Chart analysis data

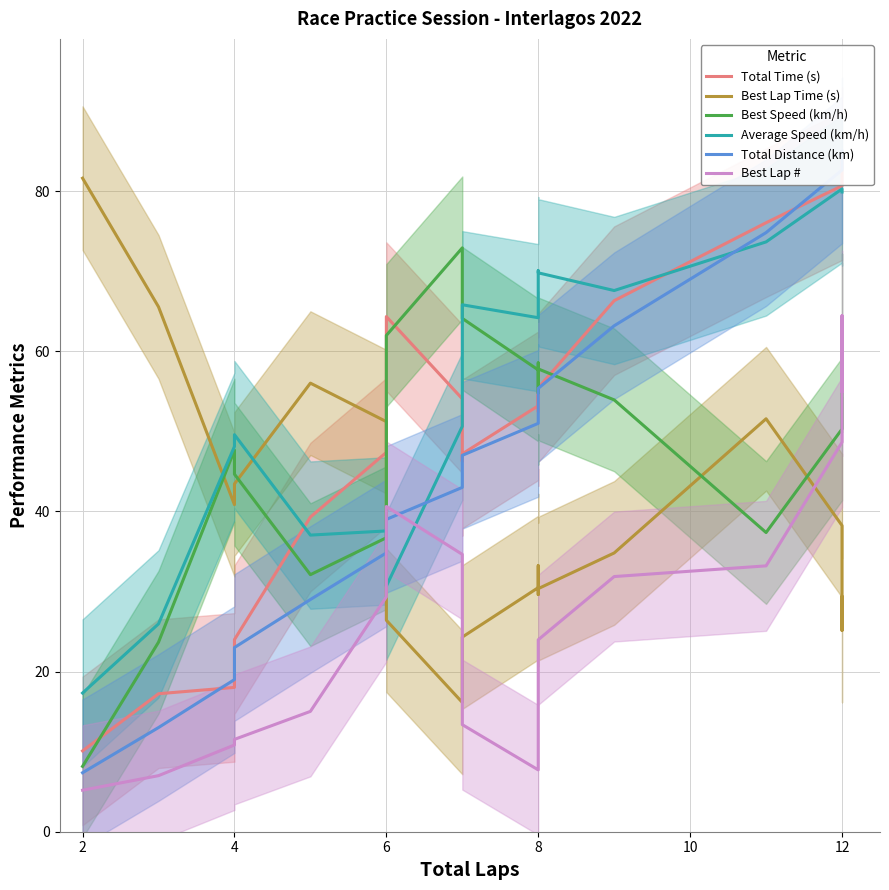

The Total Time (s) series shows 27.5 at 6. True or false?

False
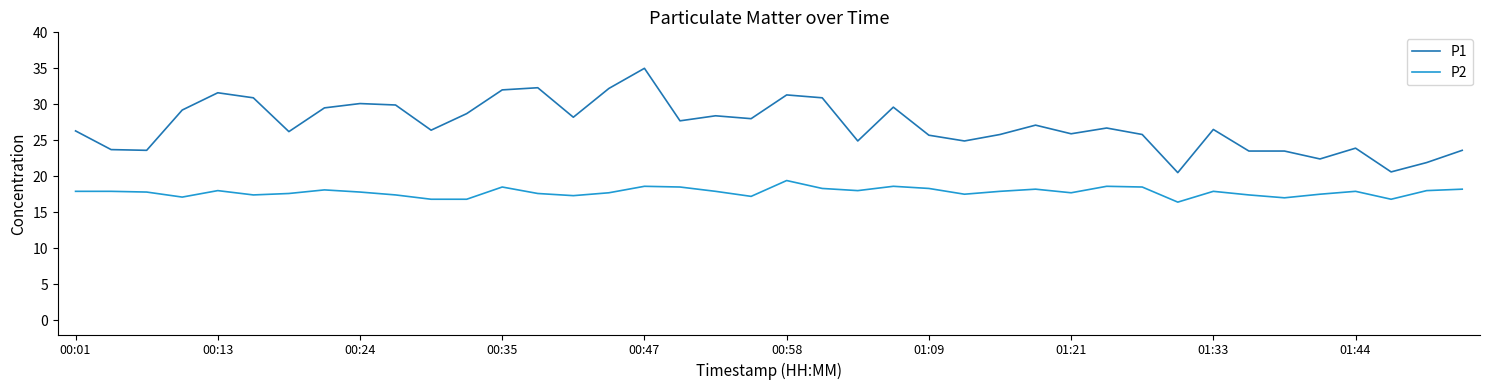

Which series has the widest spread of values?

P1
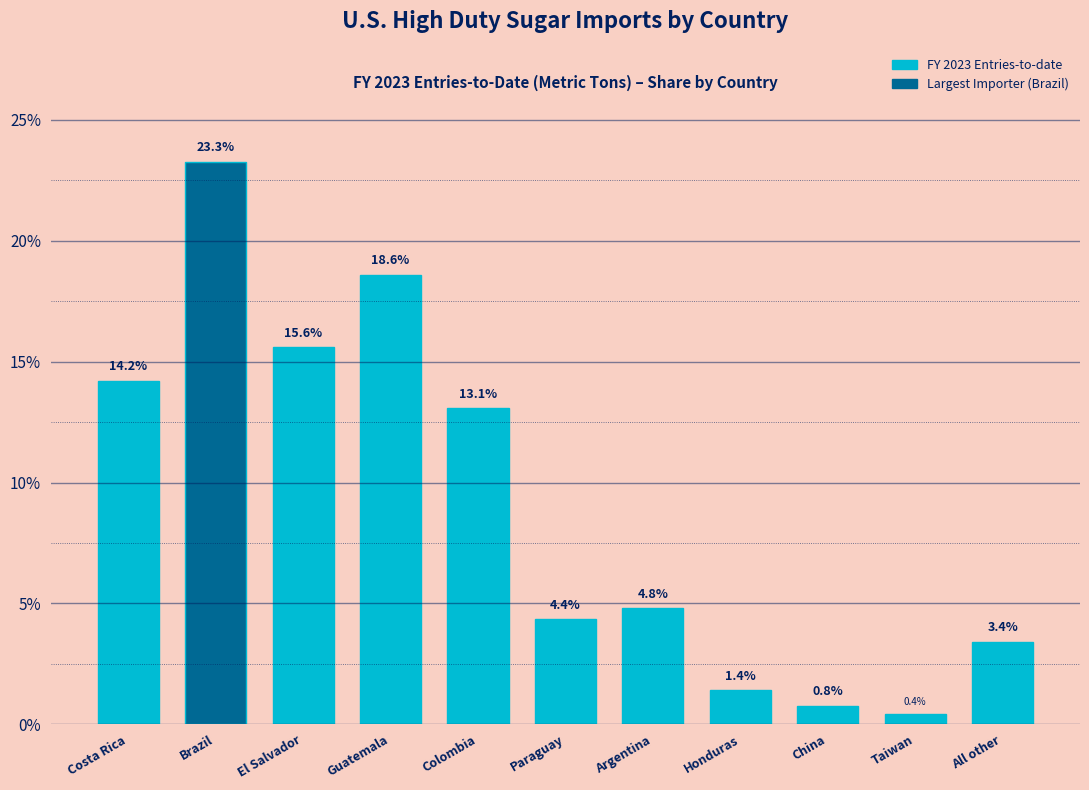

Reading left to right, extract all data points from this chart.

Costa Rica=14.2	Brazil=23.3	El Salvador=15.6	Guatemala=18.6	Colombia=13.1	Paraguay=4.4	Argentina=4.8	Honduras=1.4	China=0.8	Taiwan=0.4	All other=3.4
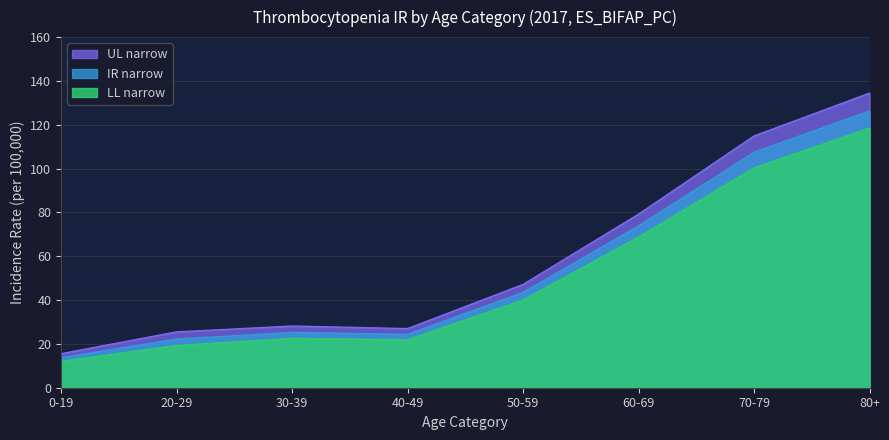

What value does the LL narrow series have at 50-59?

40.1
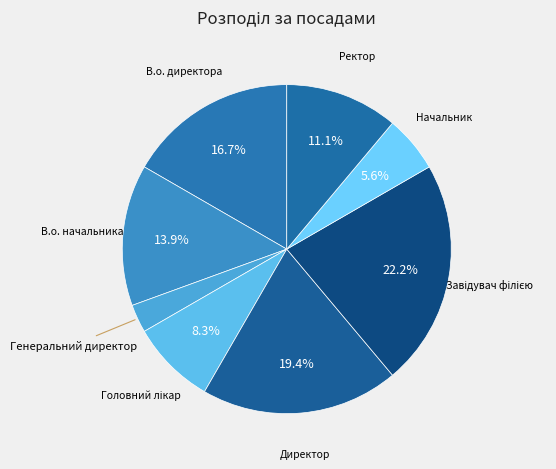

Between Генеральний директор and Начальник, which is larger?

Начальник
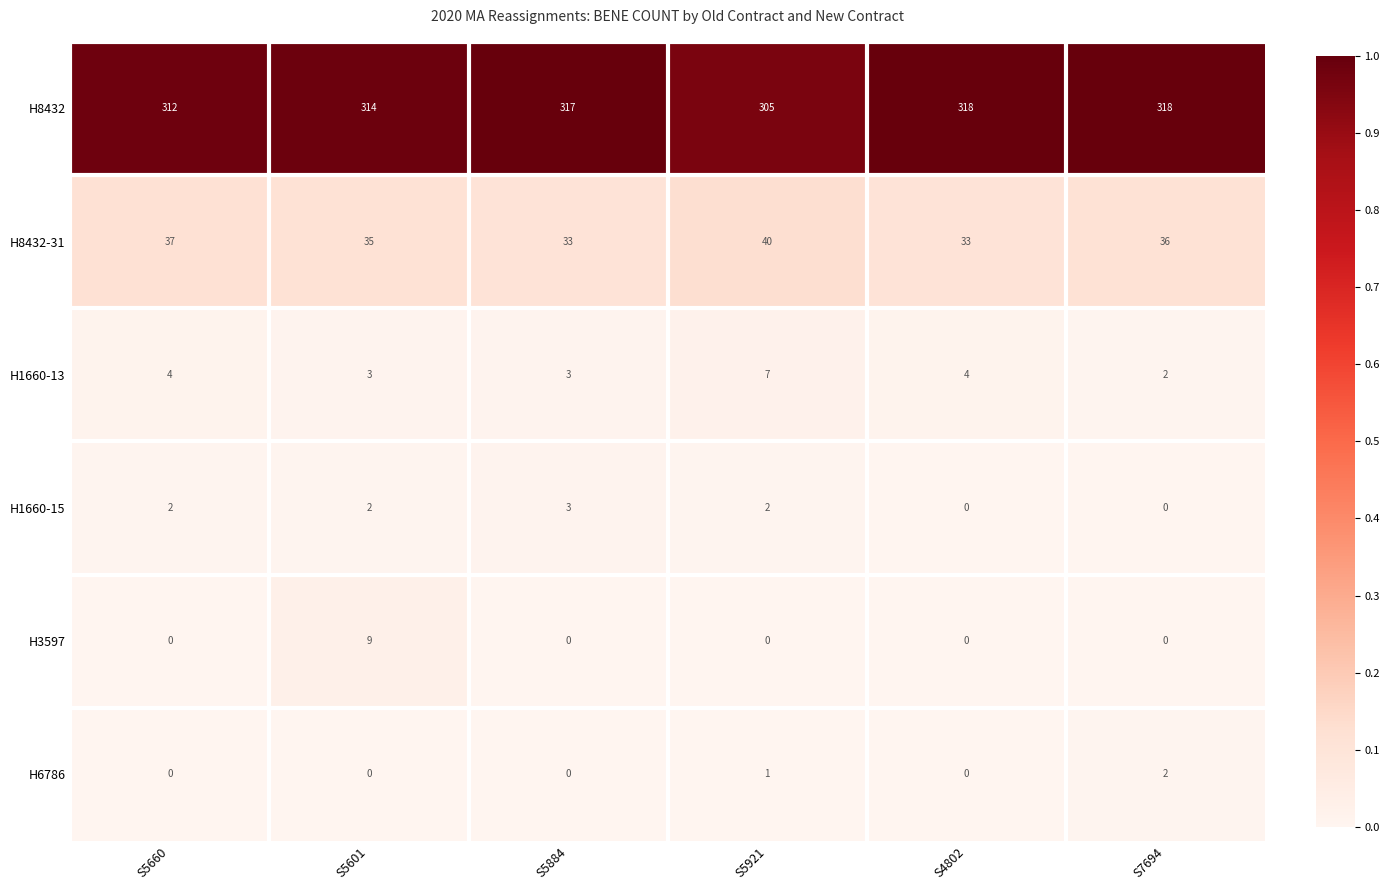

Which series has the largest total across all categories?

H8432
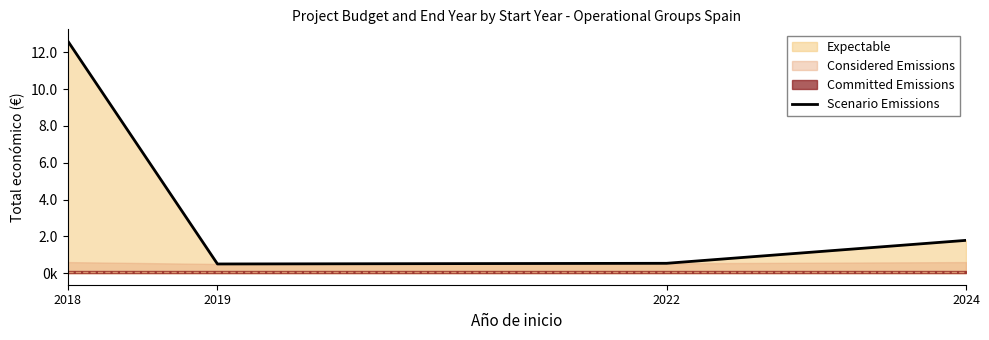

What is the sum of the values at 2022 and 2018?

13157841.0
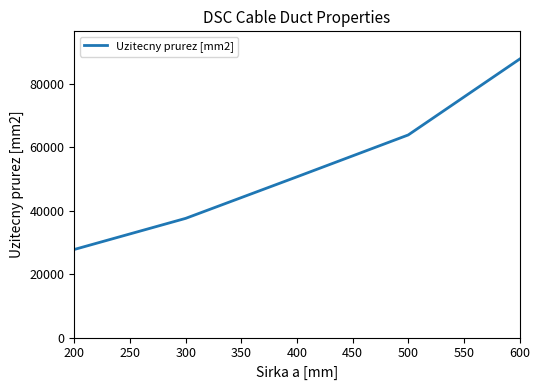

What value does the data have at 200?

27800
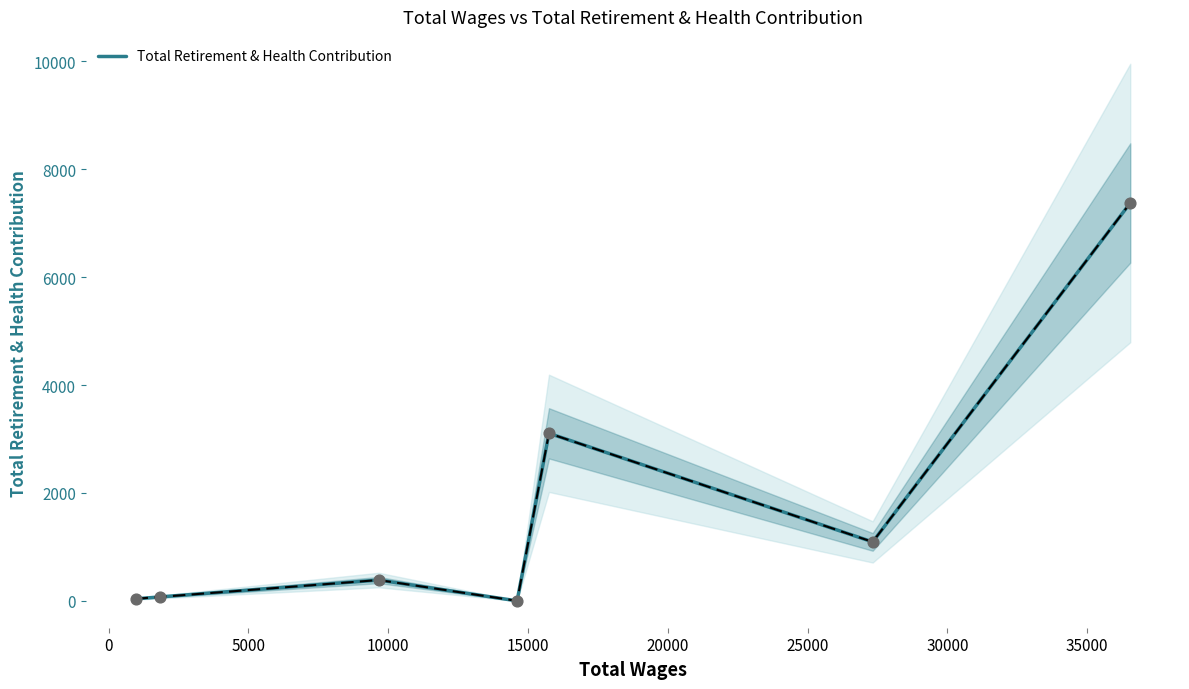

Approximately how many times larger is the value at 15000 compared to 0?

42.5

• REQUIREMENT
Reproduce all of the records above word for word, leaving out the pictures.

• RESPONSE
The Total Time (s) series shows 27.5 at 6. True or false?

False

Which series has the widest spread of values?

P1

Reading left to right, extract all data points from this chart.

Costa Rica=14.2	Brazil=23.3	El Salvador=15.6	Guatemala=18.6	Colombia=13.1	Paraguay=4.4	Argentina=4.8	Honduras=1.4	China=0.8	Taiwan=0.4	All other=3.4

What value does the LL narrow series have at 50-59?

40.1

Between Генеральний директор and Начальник, which is larger?

Начальник

Which series has the largest total across all categories?

H8432

What is the sum of the values at 2022 and 2018?

13157841.0

What value does the data have at 200?

27800

Approximately how many times larger is the value at 15000 compared to 0?

42.5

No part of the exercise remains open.